CLEVELAND (AP) - The Ohio Supreme Court remains deadlocked on the state's 11-year-old school-funding lawsuit, Chief Justice Thomas Moyer said.

If the court can't resolve the impasse by January, attorneys may have to reargue the case, Moyer told The Plain Dealer for a story Friday.

After delivering his annual state-of-the-judiciary speech to Ohio judges Thursday, Moyer said the court has been unable to reach a consensus.

The seven-member court had made three rulings in the 1991 lawsuit. It twice declared the school-funding system unconstitutional and ordered an overhaul. Ohio relies on local property taxes and state funding to pay for education.

In a third decision a year ago, the court ruled 4-3 that the system would be constitutional if the state spent more money on it.

After estimates of that spending hit $1.2 billion annually, the state asked the court to reconsider. The court agreed. A mediation attempt died in March.

Two court seats are being contested in the Nov. 5 election. A new judge will be elected to replace retiring Justice Andy Douglas. Current Justice Evelyn Lundberg Stratton is fighting to keep her seat.

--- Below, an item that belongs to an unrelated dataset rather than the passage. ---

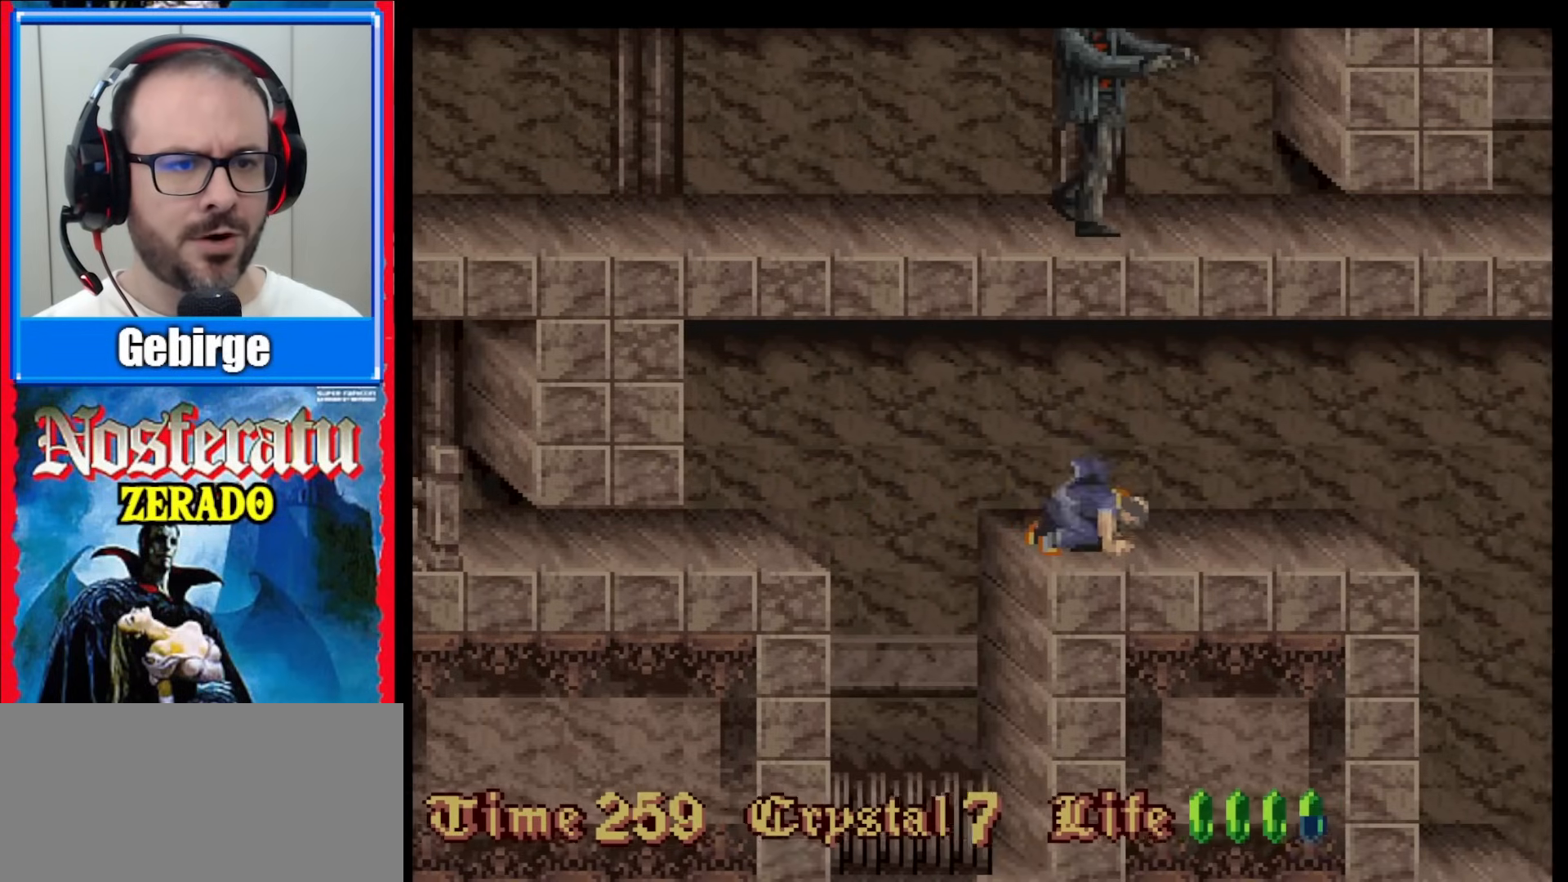
{"buttons": [], "events": []}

If the deadlock remains unbroken, a majority on the new court could ask attorneys to reargue the case. Otherwise, any new justice would be asked to review all legal documents and the court would vote again, Moyer said.

"Traditionally, we give lawyers the option if we can't get to a resolution," Moyer said. "I hope we do not have to get there."

William Phillis, executive director for the coalition of school districts suing the state, said a decision had been expected soon after the settlement talks collapsed. Now, no one believes a ruling will be issued before the election, he said.